The place is important in demonstrating the course, or pattern, of cultural or natural history in New South Wales.

Brough House reflects the introduction of public education in New South Wales. Historically the house reflects Maitland's nineteenth century prosperity and significance, especially in its location on the axis between the railway station and High streets. The architectural design of the Victorian Terraces also adds to the historical significance of developing a township.

The place is important in demonstrating aesthetic characteristics and/or a high degree of creative or technical achievement in New South Wales.

Brough House forms an integral part of an historic nineteenth century townscape dominated by St Mary's Church, large fig trees, residences and gardens.
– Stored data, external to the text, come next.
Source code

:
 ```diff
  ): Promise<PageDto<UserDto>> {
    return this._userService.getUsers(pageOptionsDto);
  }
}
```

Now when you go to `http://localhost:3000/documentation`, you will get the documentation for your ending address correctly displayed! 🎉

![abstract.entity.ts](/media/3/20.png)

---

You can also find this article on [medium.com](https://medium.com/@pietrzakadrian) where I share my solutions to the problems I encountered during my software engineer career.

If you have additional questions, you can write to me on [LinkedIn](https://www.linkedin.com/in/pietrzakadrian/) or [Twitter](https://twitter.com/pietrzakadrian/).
Built on Church Street, directly adjacent to the Church of St. Mary, Brough House mirrors its neighbour Grossman House. Built side by side in Victorian style (with Georgian simplicity), these asymmetrical structures are characteristic of the substantial residential buildings of the era. The buildings reflect a prosperous period for Maitland. Therefore, the site makes a significant and attractive contribution to the present streetscape and to the district as a whole.

The place has strong or special association with a particular community or cultural group in New South Wales for social, cultural or spiritual reasons.

Brough House is socially significant for its long association with the public as a schoolhouse, museum and art gallery add to the social recognition and use of the property.

The place has potential to yield information that will contribute to an understanding of the cultural or natural history of New South Wales.

Brough House serves as a museum of early Maitland urban life and relates well to the other nineteenth century buildings nearby.

The place possesses uncommon, rare or endangered aspects of the cultural or natural history of New South Wales.

Brough House is a rare intact Victorian townhouse providing an accurate representation and presentation of the eighteenth century through its furnishings and architecture.

The place is important in demonstrating the principal characteristics of a class of cultural or natural places/environments in New South Wales.

The properties represent the eighteenth-century architecture by providing two intact identical Victorian Townhouses. The furnishings represent the times and the long associations with the Education Department.